AİLE KURUMUNUN Z KUŞAĞININ SİYASAL KATILIM DAVRANIŞINA ETKİSİ: KONYA ÖRNEĞİ

Araştırmanın bu bölümünde araştırmanın amacı ve önemi, araştırmanın yöntemi, araştırmanın evreni ve örneklemi, araştırmanın sınırlılıkları, araştırmada kullanılan veri toplama aracı, araştırmada kullanılan istatistiki teknikler, araştırmanın hipotezleri ve araştırma sonucunda elde edilmiş olan bulgulara ilişkin açıklamalar yer almaktadır.

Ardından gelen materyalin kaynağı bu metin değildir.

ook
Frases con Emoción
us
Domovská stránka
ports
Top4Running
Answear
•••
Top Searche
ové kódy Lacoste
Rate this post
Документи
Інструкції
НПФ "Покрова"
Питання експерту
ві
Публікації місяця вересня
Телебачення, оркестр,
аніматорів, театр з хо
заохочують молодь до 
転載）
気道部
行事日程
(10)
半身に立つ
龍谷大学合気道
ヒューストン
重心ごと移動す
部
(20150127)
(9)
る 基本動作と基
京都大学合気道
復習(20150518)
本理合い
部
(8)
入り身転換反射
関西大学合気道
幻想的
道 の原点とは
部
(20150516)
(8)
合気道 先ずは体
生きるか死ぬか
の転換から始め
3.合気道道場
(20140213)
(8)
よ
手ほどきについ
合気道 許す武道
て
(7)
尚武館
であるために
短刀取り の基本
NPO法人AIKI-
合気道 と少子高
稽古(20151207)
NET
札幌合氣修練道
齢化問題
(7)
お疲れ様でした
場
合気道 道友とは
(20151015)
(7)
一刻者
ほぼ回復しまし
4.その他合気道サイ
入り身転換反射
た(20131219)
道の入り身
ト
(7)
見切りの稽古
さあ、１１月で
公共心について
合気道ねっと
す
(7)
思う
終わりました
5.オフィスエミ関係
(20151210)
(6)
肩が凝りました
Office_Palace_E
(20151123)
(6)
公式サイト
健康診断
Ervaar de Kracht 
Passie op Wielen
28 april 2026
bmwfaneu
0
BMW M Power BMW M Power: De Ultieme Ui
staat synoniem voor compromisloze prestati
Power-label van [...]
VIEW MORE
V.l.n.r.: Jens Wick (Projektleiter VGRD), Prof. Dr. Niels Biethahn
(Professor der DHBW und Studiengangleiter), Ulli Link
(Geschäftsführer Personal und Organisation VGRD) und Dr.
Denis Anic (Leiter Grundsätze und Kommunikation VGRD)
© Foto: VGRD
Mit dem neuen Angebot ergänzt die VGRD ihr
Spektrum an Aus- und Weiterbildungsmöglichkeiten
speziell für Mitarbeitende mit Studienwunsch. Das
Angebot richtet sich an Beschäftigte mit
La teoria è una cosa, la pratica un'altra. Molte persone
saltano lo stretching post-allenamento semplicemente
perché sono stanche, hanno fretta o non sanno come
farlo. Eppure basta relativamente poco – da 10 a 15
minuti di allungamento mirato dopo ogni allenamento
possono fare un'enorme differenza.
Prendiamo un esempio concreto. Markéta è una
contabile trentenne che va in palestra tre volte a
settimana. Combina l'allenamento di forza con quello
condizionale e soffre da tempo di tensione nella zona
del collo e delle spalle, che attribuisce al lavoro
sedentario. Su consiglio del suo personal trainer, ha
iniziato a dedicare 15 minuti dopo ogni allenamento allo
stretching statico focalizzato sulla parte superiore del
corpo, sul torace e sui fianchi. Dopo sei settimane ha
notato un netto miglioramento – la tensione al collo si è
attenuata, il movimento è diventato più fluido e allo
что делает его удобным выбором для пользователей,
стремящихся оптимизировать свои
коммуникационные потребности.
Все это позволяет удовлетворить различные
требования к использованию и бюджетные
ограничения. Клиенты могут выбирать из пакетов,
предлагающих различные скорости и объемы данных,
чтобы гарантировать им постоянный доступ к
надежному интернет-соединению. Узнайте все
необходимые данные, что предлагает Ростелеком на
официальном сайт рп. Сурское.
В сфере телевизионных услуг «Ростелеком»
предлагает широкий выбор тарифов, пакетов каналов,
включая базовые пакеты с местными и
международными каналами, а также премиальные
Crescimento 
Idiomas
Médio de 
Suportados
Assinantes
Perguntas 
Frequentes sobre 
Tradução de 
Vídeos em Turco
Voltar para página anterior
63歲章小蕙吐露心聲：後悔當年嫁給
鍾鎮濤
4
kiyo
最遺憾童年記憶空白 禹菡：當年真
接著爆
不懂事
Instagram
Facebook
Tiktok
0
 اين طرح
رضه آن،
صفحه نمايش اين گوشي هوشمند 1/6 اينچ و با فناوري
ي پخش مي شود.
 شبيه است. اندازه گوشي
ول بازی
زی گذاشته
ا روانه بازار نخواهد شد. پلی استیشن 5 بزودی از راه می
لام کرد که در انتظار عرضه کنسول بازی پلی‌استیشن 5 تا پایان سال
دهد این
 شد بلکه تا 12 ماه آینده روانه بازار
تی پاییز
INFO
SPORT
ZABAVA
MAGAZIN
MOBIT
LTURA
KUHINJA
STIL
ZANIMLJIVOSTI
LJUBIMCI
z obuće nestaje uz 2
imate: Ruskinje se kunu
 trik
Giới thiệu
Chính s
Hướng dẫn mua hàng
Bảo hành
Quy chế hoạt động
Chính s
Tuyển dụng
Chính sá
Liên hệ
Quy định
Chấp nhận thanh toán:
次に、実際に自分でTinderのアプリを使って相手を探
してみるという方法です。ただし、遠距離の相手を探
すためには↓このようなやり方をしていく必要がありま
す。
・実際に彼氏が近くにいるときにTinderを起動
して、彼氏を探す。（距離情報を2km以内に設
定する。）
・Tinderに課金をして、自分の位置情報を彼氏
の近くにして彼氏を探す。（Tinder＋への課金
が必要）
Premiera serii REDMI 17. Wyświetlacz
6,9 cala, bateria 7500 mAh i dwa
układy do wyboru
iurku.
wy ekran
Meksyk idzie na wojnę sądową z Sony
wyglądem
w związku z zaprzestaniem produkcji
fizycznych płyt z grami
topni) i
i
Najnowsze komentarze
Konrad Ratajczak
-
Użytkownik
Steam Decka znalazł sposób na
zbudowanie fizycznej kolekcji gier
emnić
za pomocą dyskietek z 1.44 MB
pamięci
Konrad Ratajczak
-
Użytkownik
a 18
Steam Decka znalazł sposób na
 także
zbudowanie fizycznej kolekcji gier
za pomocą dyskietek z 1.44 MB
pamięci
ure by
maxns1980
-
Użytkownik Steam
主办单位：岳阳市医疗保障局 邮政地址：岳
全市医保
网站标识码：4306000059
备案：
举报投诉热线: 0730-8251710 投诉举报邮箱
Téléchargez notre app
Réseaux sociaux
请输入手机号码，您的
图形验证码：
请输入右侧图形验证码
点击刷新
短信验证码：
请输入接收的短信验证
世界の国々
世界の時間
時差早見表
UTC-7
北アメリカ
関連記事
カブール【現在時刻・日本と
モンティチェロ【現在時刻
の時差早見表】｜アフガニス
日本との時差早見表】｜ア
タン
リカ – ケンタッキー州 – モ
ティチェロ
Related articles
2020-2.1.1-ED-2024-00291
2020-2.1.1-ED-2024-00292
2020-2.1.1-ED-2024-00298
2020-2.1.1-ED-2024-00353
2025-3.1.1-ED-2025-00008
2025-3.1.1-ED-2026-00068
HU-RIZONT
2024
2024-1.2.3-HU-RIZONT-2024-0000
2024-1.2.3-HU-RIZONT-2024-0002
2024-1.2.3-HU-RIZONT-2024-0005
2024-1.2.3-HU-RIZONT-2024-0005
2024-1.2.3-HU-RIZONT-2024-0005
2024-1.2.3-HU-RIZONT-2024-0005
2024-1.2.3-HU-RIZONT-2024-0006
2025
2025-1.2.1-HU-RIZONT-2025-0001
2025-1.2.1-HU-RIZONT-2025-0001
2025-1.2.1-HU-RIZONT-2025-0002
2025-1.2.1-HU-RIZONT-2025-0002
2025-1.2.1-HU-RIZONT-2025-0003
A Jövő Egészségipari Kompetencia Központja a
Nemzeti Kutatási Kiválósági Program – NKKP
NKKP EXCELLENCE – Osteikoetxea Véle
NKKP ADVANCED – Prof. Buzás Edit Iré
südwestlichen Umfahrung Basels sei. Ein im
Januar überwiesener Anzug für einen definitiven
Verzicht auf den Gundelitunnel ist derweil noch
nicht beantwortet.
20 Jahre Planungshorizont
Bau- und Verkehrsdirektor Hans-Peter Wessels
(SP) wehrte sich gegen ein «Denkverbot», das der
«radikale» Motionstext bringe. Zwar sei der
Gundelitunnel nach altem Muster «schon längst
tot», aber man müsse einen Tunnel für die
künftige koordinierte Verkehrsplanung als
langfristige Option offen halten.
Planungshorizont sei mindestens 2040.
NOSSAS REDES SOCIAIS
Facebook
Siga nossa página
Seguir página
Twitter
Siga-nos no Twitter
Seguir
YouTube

3.1. Araştırmanın Amacı ve Önemi

Bireylerin yaşamını doğumundan ölümüne kadar etki altına alan aile yapısı farklı kuşakların bir arada yaşadığı ve toplumun en küçük birimi olarak bireylerin siyasal katılımla ilgili tutum ve davranışları üzerinde etkisini göstermektedir. Bu kapsamda yapılan araştırmanın amacı aile kavramının siyasal katılımla ilgili tutum ve davranışlar üzerindeki etkisini belirlemeye çalışmaktadır. Sosyal bilimler alanında, ortak zaman diliminde hayatın ve yaşamın getirisi olarak benzer özelliklere sahip bireylerin oluşturmuş olduğu gruplar “kuşak” olarak tanımlanmaktadır. Kuşaklar aynı dönemde yaşayan bireylerin algı, beklenti, alışkanlık, hayata bakış açısı ve gündelik yaşamın pratiklerine göre kendisinden önceki veya sonraki kuşakta yaşayanlara göre farklılık göstermektedir. Gündelik yaşamın pratiklerinde yaşanılan değişimin en fazla hissedildiği alan toplumlarda genellikle aile kurumu üzerinde görülmektedir. Toplumun en küçük temel yapı birimi olarak nitelendirilen aile kavramı işlevleri itibariyle bireyi, biyolojik, psikolojik, eğitim, toplumsal, kültürel, ekonomik, sosyal ve siyasal açıdan etkilemektedir.

Toplumu bir araya getiren bireylerin yaşam tarzlarının ve düşüncelerinin en çok etkilendiği alanlardan en önemlisi aile yapısı olarak değerlendirilmektedir. Özellikle bireylerin siyasal düşünce ve katılım düzeyleri üzerinde aile yapısının büyük etkisi bulunmaktadır. Bu nedenle toplumsal yaşamı etkileyen aile yapısı ve siyasal katılım davranışları arasında ilişki bulunmaktadır. Toplumun dinamiklerinde meydana gelen değişimlerin ana unsuru olarak nitelendirilen aile yapısı bireyler

üzerinde oluşturmuş olduğu etkiyle birlikte siyasal düşünceleri etkileyerek toplumsal açıdan siyasal katılım davranışı üzerinde etkisini göstermektedir. Bu doğrultuda aile kavramının siyasal katılımla ilgili tutum ve davranışlar üzerindeki etkisi, aile içerisinde yer alan üst kuşakların alt kuşaklara olan etkisinin belirlenmesi önemli görülmektedir. Ayrıca siyasal katılım davranışları üzerinde ailenin etkisini belirlemesi açısından literatüre ayrı bir katkı sağlayacaktır.